Bu stratejik devlet belgesi, 1925 tarihini taşımaktadır ve Dersim Katliamının yapılmasından 12 yıl önce hazırlanmıştır. Diğer Kürt katliamlarının da kaynağıdır. Devlet felsefesinin ürünü olan bu stratejinin sonucu, Kürtleri ve Kürdistan’daki tüm ulusal azınlıkları Türk ve Türkçü yapma kapsamında sömürgeci Kemalist Türk devletinin Bakanlar Kurulunun kararıyla 4 Mayıs 1937 yılında Dersim’de katliam başlatıldı. Bu katliam sonucunda: Tam bir soykırım gerçekleşti.  On binlerce Dersimli katledildi. On binlercesi Kürdistan’ın çok önemli bir merkezi olan Dersim’den sürüldüler. Kürt çocukları, Kürdistan’dan koparılarak kimsesizliğe mahkûm edildi. Kız çocukları evliliklere zorlandılar.

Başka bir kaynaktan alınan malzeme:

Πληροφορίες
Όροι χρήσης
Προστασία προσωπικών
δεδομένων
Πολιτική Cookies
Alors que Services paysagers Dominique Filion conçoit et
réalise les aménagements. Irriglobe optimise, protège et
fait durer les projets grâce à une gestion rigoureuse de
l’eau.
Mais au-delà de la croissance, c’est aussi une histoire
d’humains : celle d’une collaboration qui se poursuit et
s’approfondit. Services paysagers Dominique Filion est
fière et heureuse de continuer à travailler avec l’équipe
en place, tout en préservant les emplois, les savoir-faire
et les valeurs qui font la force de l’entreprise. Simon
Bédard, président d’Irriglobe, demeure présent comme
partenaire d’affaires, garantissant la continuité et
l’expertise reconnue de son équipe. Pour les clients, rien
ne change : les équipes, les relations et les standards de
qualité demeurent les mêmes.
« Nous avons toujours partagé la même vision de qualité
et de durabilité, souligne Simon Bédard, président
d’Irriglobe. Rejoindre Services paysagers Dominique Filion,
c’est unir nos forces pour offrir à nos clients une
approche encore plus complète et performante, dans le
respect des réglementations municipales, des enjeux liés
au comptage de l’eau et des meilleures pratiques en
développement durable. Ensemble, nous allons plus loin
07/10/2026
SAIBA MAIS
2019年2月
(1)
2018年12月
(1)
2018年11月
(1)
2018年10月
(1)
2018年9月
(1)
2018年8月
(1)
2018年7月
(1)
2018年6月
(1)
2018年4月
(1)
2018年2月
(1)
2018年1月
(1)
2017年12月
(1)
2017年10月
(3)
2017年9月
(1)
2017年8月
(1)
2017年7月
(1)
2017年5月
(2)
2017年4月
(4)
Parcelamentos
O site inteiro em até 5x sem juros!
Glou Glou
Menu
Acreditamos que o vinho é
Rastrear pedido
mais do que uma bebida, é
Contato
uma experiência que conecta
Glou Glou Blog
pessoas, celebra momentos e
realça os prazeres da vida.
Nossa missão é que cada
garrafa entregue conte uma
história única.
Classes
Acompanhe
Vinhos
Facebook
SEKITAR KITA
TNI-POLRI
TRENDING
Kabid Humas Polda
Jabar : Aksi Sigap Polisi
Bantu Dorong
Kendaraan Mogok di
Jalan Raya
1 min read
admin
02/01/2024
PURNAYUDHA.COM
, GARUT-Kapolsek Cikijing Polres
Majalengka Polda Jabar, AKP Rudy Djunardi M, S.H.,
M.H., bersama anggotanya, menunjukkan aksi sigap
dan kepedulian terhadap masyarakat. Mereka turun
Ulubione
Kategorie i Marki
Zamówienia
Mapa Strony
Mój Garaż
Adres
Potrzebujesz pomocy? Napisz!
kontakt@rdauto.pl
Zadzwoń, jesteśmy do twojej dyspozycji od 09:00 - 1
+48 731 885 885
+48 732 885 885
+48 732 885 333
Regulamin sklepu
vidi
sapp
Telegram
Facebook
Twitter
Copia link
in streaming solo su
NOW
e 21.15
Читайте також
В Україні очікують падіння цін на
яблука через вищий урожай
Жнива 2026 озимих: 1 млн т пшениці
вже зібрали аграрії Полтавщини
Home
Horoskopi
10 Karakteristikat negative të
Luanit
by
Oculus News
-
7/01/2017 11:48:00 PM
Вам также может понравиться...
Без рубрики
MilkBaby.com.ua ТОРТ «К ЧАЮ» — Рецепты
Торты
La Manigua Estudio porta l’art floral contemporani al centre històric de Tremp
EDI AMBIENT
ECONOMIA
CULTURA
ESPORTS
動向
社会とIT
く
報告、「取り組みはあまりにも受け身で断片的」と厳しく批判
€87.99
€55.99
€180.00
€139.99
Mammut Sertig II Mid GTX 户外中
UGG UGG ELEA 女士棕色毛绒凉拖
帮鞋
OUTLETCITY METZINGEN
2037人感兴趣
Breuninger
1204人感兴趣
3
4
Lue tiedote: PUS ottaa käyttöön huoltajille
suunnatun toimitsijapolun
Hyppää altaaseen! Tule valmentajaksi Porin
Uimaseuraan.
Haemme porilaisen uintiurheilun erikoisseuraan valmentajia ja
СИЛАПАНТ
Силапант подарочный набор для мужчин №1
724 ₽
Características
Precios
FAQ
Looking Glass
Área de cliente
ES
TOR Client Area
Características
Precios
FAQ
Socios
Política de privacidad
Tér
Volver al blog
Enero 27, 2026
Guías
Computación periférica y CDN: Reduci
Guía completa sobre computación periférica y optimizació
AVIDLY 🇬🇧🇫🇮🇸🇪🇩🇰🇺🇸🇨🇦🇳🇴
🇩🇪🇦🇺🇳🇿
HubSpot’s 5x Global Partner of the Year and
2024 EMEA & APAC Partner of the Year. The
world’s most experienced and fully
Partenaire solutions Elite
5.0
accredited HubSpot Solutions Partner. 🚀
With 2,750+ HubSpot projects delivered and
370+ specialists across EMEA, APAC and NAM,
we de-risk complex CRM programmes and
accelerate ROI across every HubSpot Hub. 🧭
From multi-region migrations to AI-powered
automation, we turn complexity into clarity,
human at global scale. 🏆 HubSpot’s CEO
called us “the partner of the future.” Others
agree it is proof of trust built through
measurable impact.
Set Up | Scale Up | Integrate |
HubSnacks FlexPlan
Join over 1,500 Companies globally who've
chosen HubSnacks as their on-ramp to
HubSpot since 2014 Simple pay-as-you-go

Dersim Katliamının Atatürk’ün kararı olmadığı görüş ve tezi büyük bir yalandır. Dersim’de katliamın Atatürk’ün tartışılmaz kararı olduğu adına yapılan açıklamada da net bir şekilde görülüyor. Atatürk 1938 yılında hasta olduğu ve yatakta olduğu için, Dersim Katliamına ilişkin, Atatürk adına Başbakan Celal Bayar Mecliste açıklama yapıyor. Atatürk’ün Meclis tutanağındaki açıklaması aynen aşağıdaki gibidir.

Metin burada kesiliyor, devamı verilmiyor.